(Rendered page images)

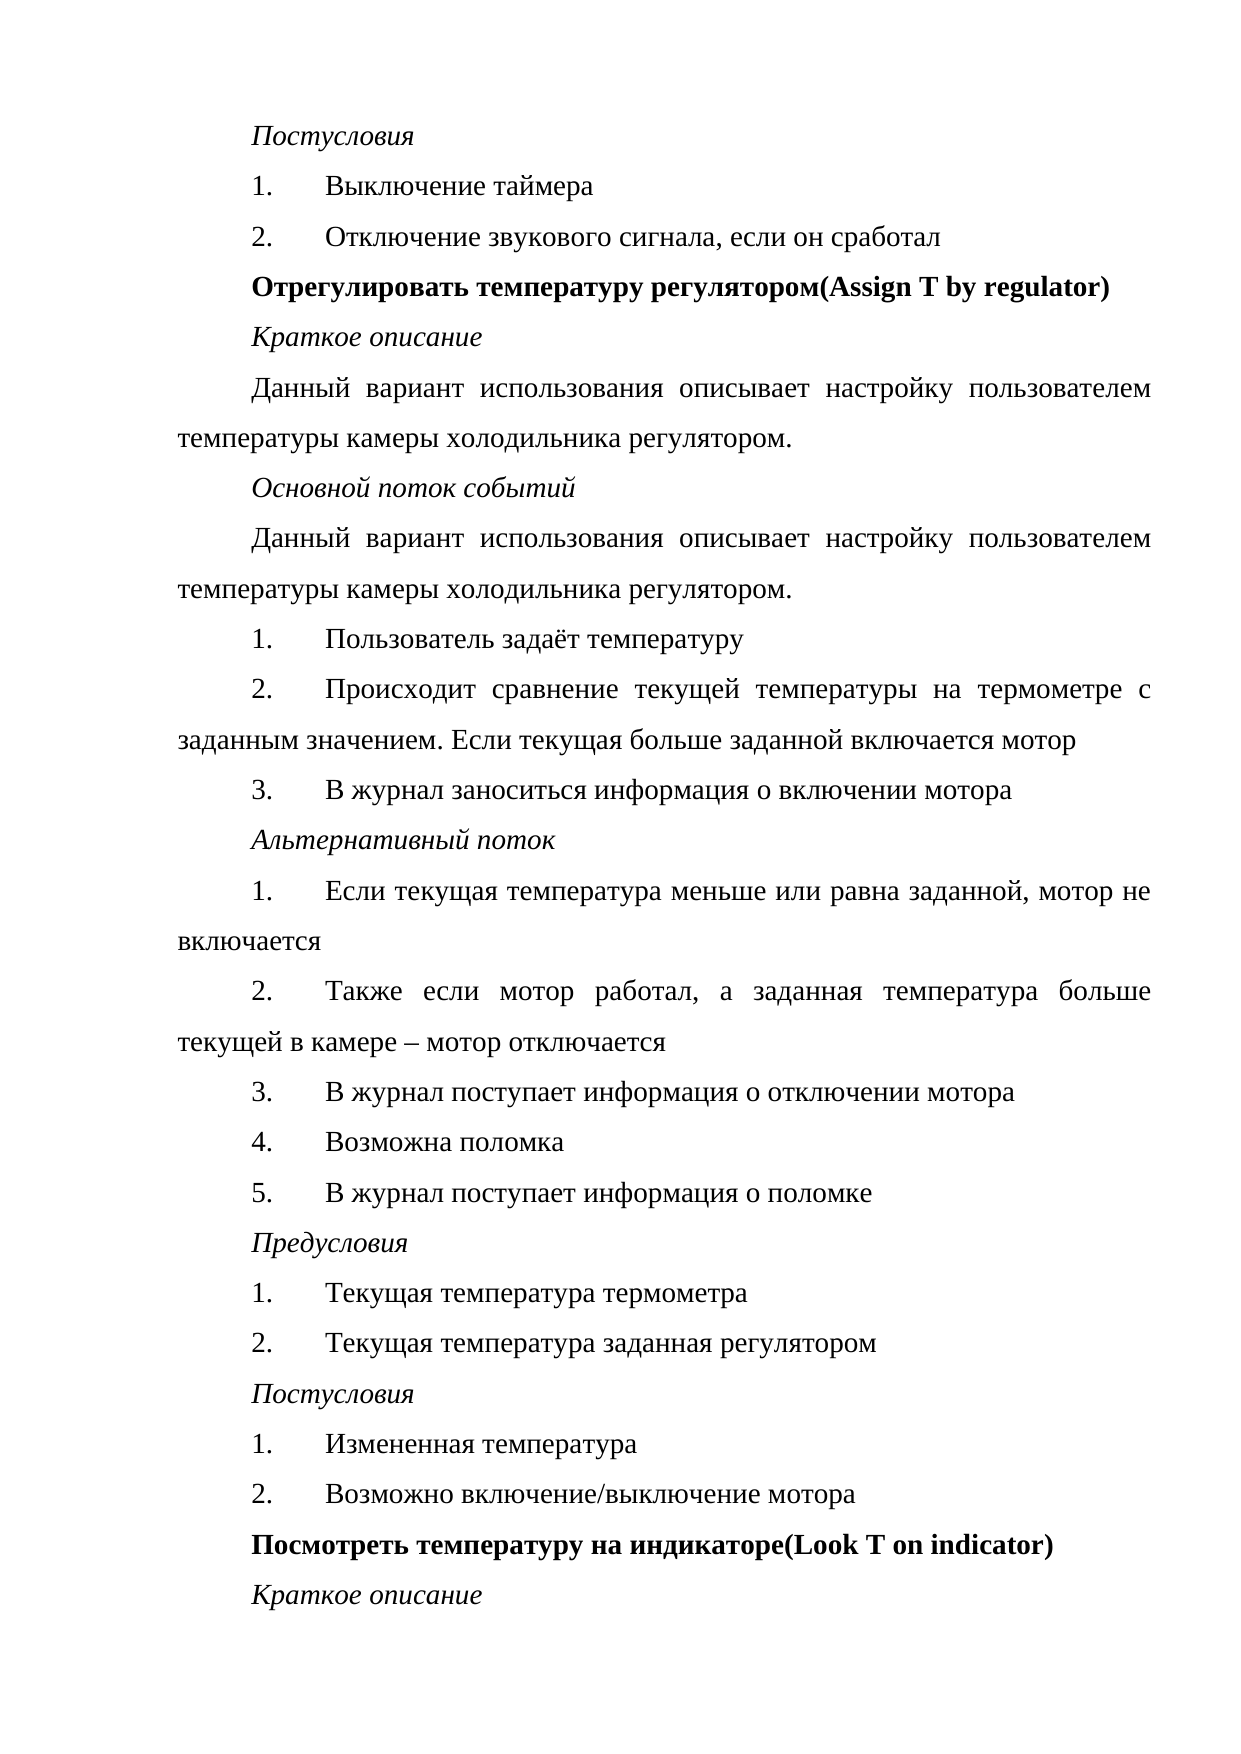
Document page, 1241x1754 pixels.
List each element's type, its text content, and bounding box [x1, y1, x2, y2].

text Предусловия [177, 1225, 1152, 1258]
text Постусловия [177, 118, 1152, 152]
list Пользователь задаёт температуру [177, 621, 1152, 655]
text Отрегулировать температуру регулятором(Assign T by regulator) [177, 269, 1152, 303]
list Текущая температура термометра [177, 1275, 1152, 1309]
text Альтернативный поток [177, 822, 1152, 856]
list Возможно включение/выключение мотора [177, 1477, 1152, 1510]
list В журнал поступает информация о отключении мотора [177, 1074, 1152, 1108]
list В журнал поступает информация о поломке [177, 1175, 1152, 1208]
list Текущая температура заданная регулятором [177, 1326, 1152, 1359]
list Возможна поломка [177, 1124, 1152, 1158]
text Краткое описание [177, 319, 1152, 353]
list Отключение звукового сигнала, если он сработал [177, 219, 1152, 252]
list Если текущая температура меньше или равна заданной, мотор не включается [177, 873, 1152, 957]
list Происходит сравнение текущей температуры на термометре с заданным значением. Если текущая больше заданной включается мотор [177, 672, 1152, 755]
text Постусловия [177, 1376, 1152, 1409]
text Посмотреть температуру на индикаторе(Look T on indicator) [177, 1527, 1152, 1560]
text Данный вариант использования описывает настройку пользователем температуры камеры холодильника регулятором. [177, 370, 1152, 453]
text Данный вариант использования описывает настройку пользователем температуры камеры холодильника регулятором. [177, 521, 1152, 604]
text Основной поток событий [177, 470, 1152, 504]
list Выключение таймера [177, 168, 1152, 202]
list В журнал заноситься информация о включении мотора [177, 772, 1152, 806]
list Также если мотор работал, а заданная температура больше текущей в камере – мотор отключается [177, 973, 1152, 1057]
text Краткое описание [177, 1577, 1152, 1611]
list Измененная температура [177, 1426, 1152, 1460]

- [Written task]
Report all lines of the data that include the word "вариант".

- [Answer to the exercise]
text Данный вариант использования описывает настройку пользователем температуры камеры холодильника регулятором. [177, 370, 1152, 453]
text Данный вариант использования описывает настройку пользователем температуры камеры холодильника регулятором. [177, 521, 1152, 604]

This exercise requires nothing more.